The Bréguet 482 was a French four-engined heavy bomber aircraft designed just prior to the outbreak of the Second World War with two prototypes nearing completion when Germany invaded France in 1940, one of which was flown after the end of the war as an experimental platform.

==Development and design==
In December 1936 the French Air Ministry issued a specification for a four-seat, twin-engined bomber, with Bréguet's initial design, the Bréguet 480 (or Bre. 480) to be powered with the specified 914 kW Gnome et Rhône 14L radial engines, intended to carry 1000 kg of bombs over a 2500 km radius of action. Gnome et Rhône abandoned the 14L however, so, after considering a version powered by two Hispano-Suiza 12Y V12 engines, Bréguet reworked the design as the Bréguet 482, with four 1007 kW Hispano-Suiza 12Z engines, with an order for two prototypes placed by the French Air Ministry on 12 May 1938.

The Bréguet 482 was a mid-winged monoplane of all-metal construction, with a clean, low-drag, oval section monocoque fuselage, twin tails and a retractable tailwheel undercarriage. The planned defensive armament was a 20 mm Hispano-Suiza HS.404 cannon in a power-operated dorsal position, with a 7.5 mm machine gun in the nose and a further two machine guns in ventral mountings. Up to 2500 kg of bombs could be carried.

==Operational history==
Construction of the two prototypes was well advanced when Germany invaded France on 10 May 1940, and in late May the nearly complete prototypes were evacuated from Villacoublay near Paris, with the first prototype being sent to Bône in Algeria and the second to the Bréguet factory at Anglet, near Bayonne in the far south-west of France. The first prototype was destroyed in Algeria during a German air raid following the Allied invasion of French North Africa, but the second prototype remained untouched, despite the fact that Anglet was occupied by the Germans from 1940.

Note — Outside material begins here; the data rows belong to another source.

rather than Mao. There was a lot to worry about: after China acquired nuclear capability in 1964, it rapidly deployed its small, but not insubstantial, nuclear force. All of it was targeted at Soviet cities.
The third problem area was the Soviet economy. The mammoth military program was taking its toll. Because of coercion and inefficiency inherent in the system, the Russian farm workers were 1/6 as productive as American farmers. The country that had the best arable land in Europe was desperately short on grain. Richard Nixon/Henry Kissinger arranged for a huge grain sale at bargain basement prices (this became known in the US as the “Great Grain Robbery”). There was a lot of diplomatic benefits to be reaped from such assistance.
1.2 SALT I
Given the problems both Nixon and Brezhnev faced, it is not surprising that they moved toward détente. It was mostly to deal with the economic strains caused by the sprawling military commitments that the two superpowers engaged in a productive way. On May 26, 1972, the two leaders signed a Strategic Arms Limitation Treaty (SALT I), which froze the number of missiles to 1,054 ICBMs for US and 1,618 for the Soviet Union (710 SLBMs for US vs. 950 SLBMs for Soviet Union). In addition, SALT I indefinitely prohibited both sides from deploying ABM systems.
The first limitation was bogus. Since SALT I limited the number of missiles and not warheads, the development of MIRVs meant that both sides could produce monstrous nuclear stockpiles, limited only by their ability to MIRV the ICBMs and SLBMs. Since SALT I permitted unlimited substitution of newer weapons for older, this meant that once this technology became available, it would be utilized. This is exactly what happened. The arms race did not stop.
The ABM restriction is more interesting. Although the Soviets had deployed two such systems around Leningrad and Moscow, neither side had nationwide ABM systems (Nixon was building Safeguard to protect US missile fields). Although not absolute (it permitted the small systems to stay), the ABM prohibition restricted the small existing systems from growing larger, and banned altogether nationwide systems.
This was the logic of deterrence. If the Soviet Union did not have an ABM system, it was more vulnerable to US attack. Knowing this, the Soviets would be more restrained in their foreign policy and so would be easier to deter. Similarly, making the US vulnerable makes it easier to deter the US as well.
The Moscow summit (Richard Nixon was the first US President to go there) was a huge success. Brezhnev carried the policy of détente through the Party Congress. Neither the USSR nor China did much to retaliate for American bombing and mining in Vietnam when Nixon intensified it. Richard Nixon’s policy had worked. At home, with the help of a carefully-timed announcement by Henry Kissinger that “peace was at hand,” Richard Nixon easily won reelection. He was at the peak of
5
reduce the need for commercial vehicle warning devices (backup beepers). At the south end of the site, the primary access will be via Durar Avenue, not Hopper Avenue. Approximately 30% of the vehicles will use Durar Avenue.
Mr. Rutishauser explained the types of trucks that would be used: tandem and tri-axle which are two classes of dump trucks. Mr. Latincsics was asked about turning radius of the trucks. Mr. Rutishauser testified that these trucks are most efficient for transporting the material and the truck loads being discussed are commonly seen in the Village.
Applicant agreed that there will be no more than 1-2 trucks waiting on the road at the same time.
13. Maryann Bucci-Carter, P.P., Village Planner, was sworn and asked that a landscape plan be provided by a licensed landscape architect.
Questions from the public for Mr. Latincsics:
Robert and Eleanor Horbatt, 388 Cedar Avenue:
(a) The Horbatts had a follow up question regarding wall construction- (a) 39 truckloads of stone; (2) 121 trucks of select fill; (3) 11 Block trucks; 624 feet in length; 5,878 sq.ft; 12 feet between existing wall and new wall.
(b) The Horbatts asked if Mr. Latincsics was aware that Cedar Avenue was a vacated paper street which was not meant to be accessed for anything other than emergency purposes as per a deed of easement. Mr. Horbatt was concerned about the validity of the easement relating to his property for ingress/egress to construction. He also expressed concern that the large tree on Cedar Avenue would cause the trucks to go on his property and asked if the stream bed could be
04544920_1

After the Germans had been driven out, Bréguet resumed work on the Br 482, and proposed to complete it with more powerful Hispano-Suiza 12Z engines and a heavier armament. The French Armée de l'Air had no requirement for it however, and it was decided to use the aircraft with some of the planned modifications as a research aircraft. It was flown for the first time in November 1947 and was used for various experiments, including testing of the 12Z engines.

==Variants==
- Bre 480
Original design, powered by two Gnome-et-Rhône 14L radial engines. Unbuilt.
- Bre 481
Proposed versions with two Hispano-Suiza 12Y engines and reduced wing area.
- Bre 481 B4
Planned bomber version of Bre 481. Unbuilt.
  - Bre 481 Raid
Planned long-range record aircraft with further reduced wing area.
- Bre 482 B4
Four-engined bomber powered by Hispano-Suiza 12Z engines.
- Bre 482 No 1
First prototype - destroyed 1942.
  - Br 482 No 2
Second prototype, completed 1947 as three-seat research aircraft.